## PASSAGE SHOWN
WINSTON-SALEM, N.C. (Biblical Recorder) — Five years ago a handful of Karenni refugees from Burma were relocated to Winston-Salem, N.C. On Sat., April 26, about 400 festively dressed Karenni people gathered at Calvary Baptist Church in Winston-Salem to celebrate the ordination of the first Karenni pastor in America.

Steve Hardy, associate pastor for missions at Calvary called it a significant event.

He said Khu Htoo Gay is the only resettled Karenni pastor teaching his congregation in Kayah, the mother tongue of the Kayah people. “This is also the first time that Calvary has ordained a pastor from another culture, so we had to figure out how to do that,” he said.

With the help of two interpreters, an ordination council worked for more than a year to complete the process. The council included four Calvary pastors and three deacons. The pastors are senior pastor Rob Peters; associate pastor for deaf and multicultural ministries, Kent Oviatt; Hardy; and associate pastor for college and young adults, Steven Ackley.

The Karenni are a Burmese people group that were heavily persecuted by their government, according to Hardy. “The government of Burma is essentially trying to commit genocide of these people. They lived in the eastern part of Burma, also called Myanmar,” he said. “Many of them fled across the border into Thailand where they were protected by the United Nations (U.N.) in refugee camps.”

The U.N. works with World Relief, an evangelical organization, to resettle refugees in the U.S. Since N.C. was a target area for resettlement, World Relief contacted Rich and Barbara Warren* who were translating the Kayah New Testament. The Warrens are members of Calvary Baptist, so they asked the church to help with the relocation. Many pieces of a complex puzzle started coming together. God was working in the lives of another couple who would become instrumental in ministering to the Karennis.

Tim and Jodie Cross had just returned to their home church after 13 years as missionaries in Europe through the International Mission Board. Their work focused on the needs of international refugees in Brussels and London. They began to realize that they did not have to live in London or Brussels to work with refugees.

“God is bringing the world to us,” Tim Cross said. “We began to ask, ‘Why can’t we do the same thing here that we’ve been doing in other parts of the world?'”

The Crosses decided to begin a ministry to refugees called “Open Arms Ministry,” partially funded by Calvary.

“They essentially taught Calvary people how to minister to these people,” Hardy said. “Keep in mind that the Karenni people have been living in bamboo huts with no electricity and no indoor plumbing at all.”

## SHORT EXERCISE
Carry on the news article about the Karenni pastor's ordination, starting right after its last sentence.

(Stored data entries)
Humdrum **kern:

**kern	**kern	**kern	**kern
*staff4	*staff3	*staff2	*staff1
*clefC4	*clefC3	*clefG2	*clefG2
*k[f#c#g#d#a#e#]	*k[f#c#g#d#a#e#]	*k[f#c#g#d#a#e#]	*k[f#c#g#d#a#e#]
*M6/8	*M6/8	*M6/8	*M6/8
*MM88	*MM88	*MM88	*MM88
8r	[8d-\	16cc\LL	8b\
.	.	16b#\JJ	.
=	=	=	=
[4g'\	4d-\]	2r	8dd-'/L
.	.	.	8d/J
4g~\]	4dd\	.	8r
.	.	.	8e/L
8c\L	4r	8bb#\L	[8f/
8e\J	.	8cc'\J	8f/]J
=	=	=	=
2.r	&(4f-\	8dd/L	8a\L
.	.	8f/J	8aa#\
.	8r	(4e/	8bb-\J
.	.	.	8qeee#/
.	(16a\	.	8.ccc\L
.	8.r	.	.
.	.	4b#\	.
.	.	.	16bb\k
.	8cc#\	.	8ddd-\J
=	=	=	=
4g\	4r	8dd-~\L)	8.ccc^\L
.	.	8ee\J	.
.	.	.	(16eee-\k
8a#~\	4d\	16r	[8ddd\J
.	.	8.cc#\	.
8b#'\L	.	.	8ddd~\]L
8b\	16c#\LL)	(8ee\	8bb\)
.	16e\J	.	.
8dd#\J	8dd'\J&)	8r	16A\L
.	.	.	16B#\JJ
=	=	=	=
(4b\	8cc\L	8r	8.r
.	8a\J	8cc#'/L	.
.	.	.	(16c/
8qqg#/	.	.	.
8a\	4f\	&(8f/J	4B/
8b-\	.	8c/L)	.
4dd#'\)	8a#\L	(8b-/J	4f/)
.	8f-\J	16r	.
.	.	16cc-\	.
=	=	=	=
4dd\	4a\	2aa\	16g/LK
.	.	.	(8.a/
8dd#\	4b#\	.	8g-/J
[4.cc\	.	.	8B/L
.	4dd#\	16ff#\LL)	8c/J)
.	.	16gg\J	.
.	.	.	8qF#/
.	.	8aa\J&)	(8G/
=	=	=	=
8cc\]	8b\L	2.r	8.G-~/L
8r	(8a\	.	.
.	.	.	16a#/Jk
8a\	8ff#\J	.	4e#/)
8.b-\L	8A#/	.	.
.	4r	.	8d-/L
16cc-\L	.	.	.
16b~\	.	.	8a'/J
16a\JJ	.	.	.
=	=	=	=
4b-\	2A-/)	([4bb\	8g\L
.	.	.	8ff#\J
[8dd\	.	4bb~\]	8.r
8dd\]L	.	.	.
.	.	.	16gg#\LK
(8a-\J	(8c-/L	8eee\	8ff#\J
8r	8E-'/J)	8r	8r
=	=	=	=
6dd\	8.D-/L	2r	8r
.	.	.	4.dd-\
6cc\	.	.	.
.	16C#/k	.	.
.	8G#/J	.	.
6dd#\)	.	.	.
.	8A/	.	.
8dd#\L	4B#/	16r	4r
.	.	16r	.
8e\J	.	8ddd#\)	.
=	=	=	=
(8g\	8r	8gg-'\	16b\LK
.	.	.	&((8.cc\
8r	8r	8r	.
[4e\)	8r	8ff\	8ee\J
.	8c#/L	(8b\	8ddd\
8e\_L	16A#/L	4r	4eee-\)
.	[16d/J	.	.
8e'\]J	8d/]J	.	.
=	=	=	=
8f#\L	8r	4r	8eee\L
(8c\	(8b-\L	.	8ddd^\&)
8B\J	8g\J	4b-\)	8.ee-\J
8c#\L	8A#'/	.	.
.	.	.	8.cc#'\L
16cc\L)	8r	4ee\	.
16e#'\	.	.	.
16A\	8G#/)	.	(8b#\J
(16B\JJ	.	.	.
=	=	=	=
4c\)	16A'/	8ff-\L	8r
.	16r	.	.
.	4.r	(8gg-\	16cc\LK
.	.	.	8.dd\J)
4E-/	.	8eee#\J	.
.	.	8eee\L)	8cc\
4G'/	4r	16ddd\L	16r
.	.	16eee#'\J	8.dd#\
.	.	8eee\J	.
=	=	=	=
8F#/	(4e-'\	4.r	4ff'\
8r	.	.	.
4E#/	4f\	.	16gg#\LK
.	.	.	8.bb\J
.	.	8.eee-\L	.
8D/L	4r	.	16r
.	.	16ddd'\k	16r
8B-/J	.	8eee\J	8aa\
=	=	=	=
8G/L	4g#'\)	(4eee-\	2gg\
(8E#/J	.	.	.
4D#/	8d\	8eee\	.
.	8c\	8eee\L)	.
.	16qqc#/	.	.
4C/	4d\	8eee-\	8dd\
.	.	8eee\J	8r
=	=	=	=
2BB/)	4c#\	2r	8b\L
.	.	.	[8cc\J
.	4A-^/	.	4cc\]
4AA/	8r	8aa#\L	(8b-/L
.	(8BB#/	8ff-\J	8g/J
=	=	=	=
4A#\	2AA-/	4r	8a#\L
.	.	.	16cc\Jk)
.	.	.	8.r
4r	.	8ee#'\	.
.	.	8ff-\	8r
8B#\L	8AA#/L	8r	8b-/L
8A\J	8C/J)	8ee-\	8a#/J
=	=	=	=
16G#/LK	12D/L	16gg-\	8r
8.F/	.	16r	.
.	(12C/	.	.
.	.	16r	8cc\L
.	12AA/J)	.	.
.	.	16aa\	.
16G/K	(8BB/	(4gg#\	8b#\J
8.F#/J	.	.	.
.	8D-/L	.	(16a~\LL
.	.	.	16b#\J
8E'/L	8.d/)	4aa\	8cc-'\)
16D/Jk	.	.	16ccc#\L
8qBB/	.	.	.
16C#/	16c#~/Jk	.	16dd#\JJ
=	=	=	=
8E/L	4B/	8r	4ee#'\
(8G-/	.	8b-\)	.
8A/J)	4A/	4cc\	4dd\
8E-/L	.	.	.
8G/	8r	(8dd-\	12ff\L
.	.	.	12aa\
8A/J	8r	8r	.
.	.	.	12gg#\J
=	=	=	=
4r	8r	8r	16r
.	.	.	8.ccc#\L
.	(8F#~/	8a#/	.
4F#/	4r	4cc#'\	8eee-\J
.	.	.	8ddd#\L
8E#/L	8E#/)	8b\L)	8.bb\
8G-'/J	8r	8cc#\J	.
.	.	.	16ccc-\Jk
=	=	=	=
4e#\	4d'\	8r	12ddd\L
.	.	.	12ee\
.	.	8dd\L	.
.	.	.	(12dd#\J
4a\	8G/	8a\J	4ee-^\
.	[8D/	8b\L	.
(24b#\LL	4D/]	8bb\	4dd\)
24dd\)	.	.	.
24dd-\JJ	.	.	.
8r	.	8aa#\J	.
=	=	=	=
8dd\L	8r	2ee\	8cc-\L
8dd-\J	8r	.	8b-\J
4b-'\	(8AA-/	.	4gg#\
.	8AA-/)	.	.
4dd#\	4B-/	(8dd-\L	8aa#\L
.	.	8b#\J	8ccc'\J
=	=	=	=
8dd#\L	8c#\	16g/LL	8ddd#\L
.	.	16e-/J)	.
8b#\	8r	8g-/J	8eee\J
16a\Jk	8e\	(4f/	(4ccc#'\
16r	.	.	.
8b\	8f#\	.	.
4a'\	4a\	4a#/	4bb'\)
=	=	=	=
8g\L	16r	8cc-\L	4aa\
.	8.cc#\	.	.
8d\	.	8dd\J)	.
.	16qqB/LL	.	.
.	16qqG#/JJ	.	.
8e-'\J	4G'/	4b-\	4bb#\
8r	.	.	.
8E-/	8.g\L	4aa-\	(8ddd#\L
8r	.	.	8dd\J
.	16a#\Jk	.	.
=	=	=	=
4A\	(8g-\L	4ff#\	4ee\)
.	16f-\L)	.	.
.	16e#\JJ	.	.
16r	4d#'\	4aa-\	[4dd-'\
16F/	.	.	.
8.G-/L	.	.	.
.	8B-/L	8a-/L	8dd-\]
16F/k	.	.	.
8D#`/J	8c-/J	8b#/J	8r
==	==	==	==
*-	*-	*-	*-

## EXERCISE RESULT
They typically lived in a refugee camp in Thailand 15 to 20 years before coming to the U.S.

Hardy described the plight of the refugees. “Imagine that the U.N. puts you on an airplane, sends you to a country where you don’t know the language, you don’t know anybody,” he said.

“You don’t know what a light switch is, you don’t know what a toilet is, you don’t know what an electric stove is. You’ve been cooking over an open fire. You’ve been using torches for light at night. You have not lived in a safe place -– there’s land mines all around where you live. Imagine coming from that environment to the United States.”

He credits the Warrens and Crosses with helping the church understand the Karenni people and teaching them the basics of turning on a light switch and using a toilet. Hardy said, “Tim and Jodie literally spent hours upon hours upon hours just helping us navigate through the systems we have for immigration … how to use the bus system in Winston-Salem, getting jobs and getting the children enrolled in school.”

Refugee families have three months to find a job and become self-sustaining. The Crosses worked with employers in the area. Hotels hired some of the women for housekeeping. Many of the men work in chicken processing plants.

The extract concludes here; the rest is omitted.